▶ **DOCUMENT EXCERPT**:

- - - - - - -

This is reflected in the spending of CDBG funds for the fiscal 2022, as 47 percent was allocated for housing rehabilitation and demolitions. Projects include 11 units of rehabilitation, one accessible ramp, and four buildings demolished.

For fiscal 2022 and the U.S. Department of Housing and Urban Development (HUD) Year 2021, the city was given about $1.34 million and 53 percent was spent on housing rehabilitations and demolitions.

Participants also voted housing rehabilitation and demolition as having the largest impact on the community last year.

The Department of Community Development receives these funds from HUD annually. It is intended to provide decent, safe, and sanitary housing, provide a suitable living environment and expand economic opportunities that primarily benefit low and moderate-income residents.

Every year, the department accepts proposals for public service projects. Applications are available starting at the beginning of November and the first week of January.

Eligible CDBG activities must be used to provide a benefit for low and moderate-income persons, prevent or eliminate conditions of slum and blight, or meet an urgent community need that threatens the health and welfare of residents and where there's no other source of funding available.

In Pittsfield, eligible areas of CDBG investment are the Morningside and West Side neighborhoods.

- - - - - - -

▶ **SOURCE MATERIAL**:
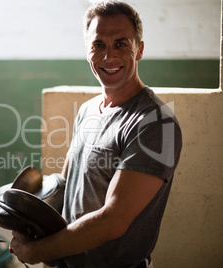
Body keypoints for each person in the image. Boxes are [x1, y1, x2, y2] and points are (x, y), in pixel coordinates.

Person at [9, 1, 182, 268]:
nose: (108, 56)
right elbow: (66, 185)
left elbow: (113, 221)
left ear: (140, 50)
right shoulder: (88, 110)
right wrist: (26, 214)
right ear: (87, 50)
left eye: (121, 44)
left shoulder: (156, 123)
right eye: (98, 45)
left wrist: (38, 251)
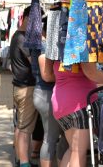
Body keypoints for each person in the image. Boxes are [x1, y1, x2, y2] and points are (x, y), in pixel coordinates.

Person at [42, 58, 103, 167]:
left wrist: (67, 76)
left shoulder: (55, 43)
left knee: (73, 149)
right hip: (79, 103)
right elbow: (91, 73)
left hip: (60, 102)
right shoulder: (81, 42)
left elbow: (47, 75)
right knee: (78, 152)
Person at [10, 6, 38, 167]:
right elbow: (33, 62)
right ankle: (24, 163)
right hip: (26, 88)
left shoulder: (16, 36)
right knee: (25, 129)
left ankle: (20, 159)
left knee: (20, 126)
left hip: (19, 86)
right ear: (27, 18)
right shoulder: (23, 38)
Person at [34, 18, 62, 167]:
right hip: (46, 94)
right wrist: (66, 77)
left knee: (60, 137)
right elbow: (47, 76)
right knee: (50, 137)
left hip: (47, 94)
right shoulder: (46, 48)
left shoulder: (50, 46)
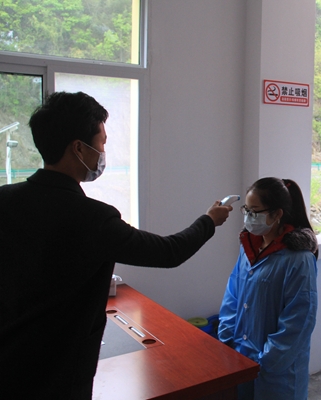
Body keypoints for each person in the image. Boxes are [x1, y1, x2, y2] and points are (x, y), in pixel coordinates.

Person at [0, 91, 232, 399]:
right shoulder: (93, 218)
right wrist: (209, 221)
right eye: (102, 142)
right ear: (78, 148)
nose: (102, 152)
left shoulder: (5, 200)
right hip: (59, 374)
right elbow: (169, 252)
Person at [218, 177, 318, 400]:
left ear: (277, 214)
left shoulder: (298, 259)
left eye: (255, 211)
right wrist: (228, 340)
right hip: (241, 359)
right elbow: (232, 295)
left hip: (277, 373)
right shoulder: (249, 248)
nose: (248, 217)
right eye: (246, 210)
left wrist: (266, 361)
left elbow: (298, 321)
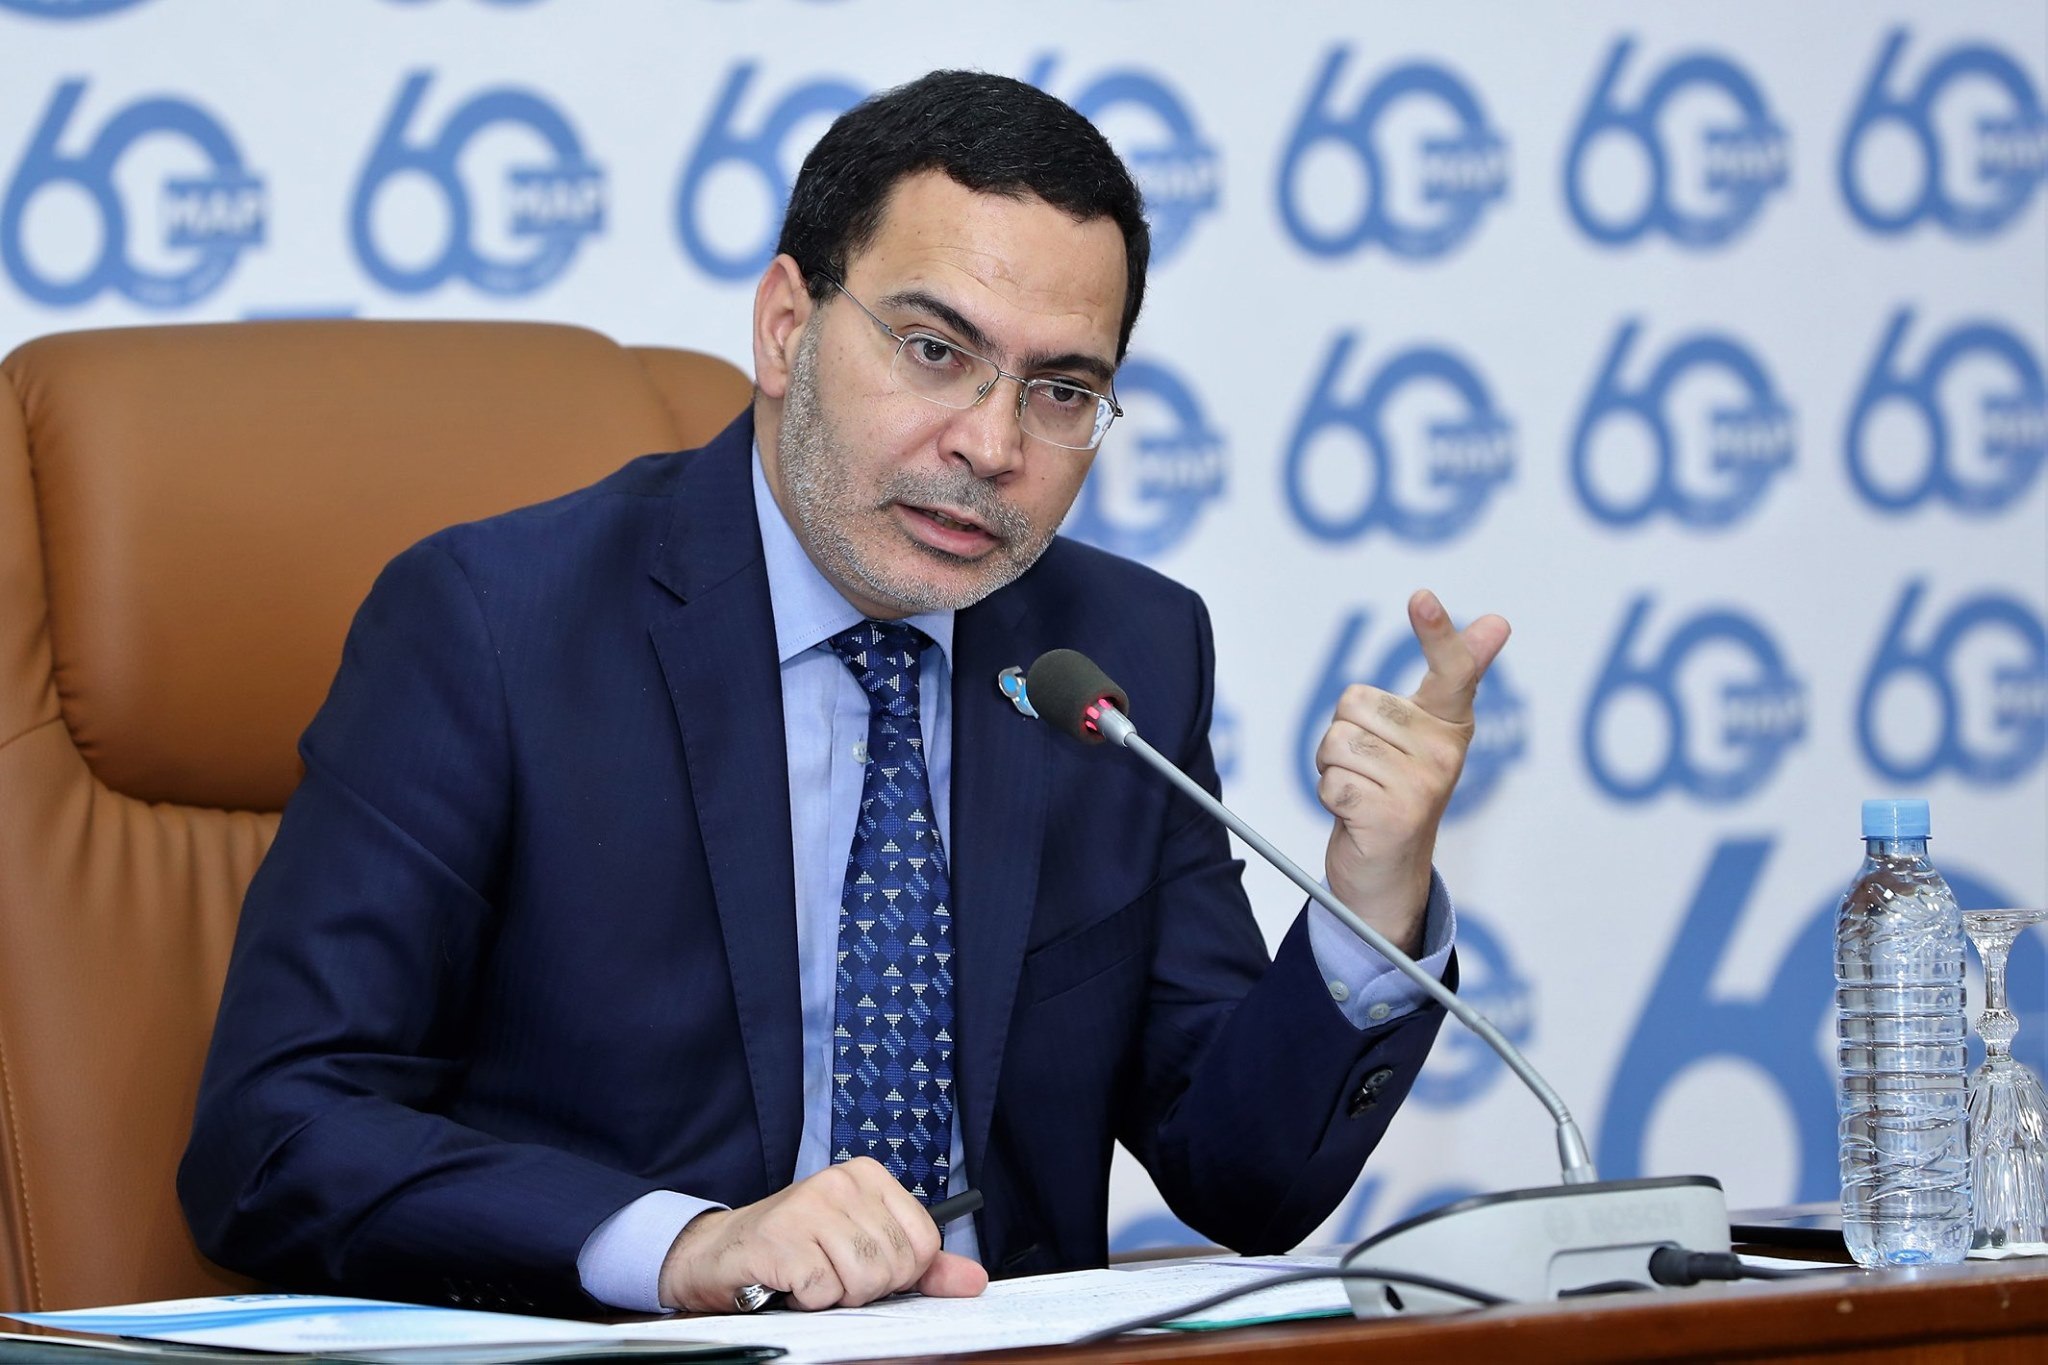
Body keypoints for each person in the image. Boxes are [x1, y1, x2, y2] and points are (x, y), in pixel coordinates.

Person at [179, 69, 1508, 1319]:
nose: (991, 444)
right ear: (785, 329)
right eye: (934, 349)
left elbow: (1244, 1178)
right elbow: (277, 1132)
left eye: (1061, 391)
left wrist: (1374, 898)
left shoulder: (1121, 655)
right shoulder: (496, 627)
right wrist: (682, 1246)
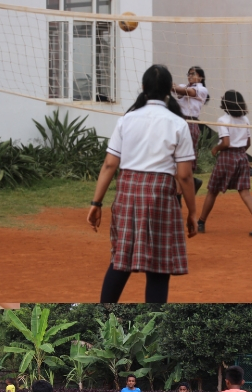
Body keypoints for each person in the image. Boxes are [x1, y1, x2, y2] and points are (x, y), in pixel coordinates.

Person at [87, 64, 198, 303]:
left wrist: (96, 202)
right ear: (170, 89)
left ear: (143, 88)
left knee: (120, 260)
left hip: (127, 192)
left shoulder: (127, 120)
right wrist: (192, 212)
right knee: (158, 268)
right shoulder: (178, 124)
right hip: (160, 194)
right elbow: (185, 176)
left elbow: (109, 165)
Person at [197, 90, 252, 237]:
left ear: (225, 103)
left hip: (227, 157)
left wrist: (216, 148)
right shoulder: (245, 120)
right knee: (245, 193)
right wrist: (240, 152)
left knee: (212, 190)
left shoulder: (223, 120)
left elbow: (226, 143)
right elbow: (248, 143)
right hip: (242, 156)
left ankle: (201, 223)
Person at [171, 65, 207, 195]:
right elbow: (178, 90)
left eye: (193, 74)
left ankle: (180, 194)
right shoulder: (183, 86)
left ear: (201, 77)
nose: (190, 76)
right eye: (189, 74)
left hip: (190, 123)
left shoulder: (202, 89)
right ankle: (189, 184)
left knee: (185, 158)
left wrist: (169, 85)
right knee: (173, 157)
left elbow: (185, 92)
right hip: (178, 121)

- - - - - - -

▶ **WHAT THIS EXERCISE ASKS**:
- A) According to the excerpt on community development funds, which Pittsfield neighborhoods are eligible areas for CDBG investment?
- B) Pick up the excerpt on community development funds where it stops and keep it going.

▶ **ANSWER SECTION**:
- A) The Morningside and West Side neighborhoods.

- B)
For fiscal 2022, 21 percent of the funds are allocated for public facilities, 18 percent for public services, and 14 percent for economic development. Projects include the Fenn Street homeless shelter, sidewalk improvements, technical assistance funds for nine small businesses, and funding for 15 public service programs.

During the hearing, community members also gave feedback on specific areas of need in the two eligible neighborhoods. In Morningside, the areas of Morningside Community School and Tyler Street/Dalton Avenue were flagged for needing improvements.

Participants flagged areas all over the entirety of the Westside.

"I would like to see some more money spent on sidewalks in the West Side initiative area, rehabilitations done, housing and demolitions," Ward 7 Councilor Anthony Maffuccio said.

Improved facilities and services for city parks were also called for.

"One of the things that I think would be useful is developing easier ways for pedestrians to access all the different parks that are in the neighborhoods," Resident Kamaar Taliaferro said.

"It can be kind of hard crossing Tyler Street with a bunch of kids and sometimes is a little bit intimidating of a walk to go from near Morningside to The Common with a group of kids as well."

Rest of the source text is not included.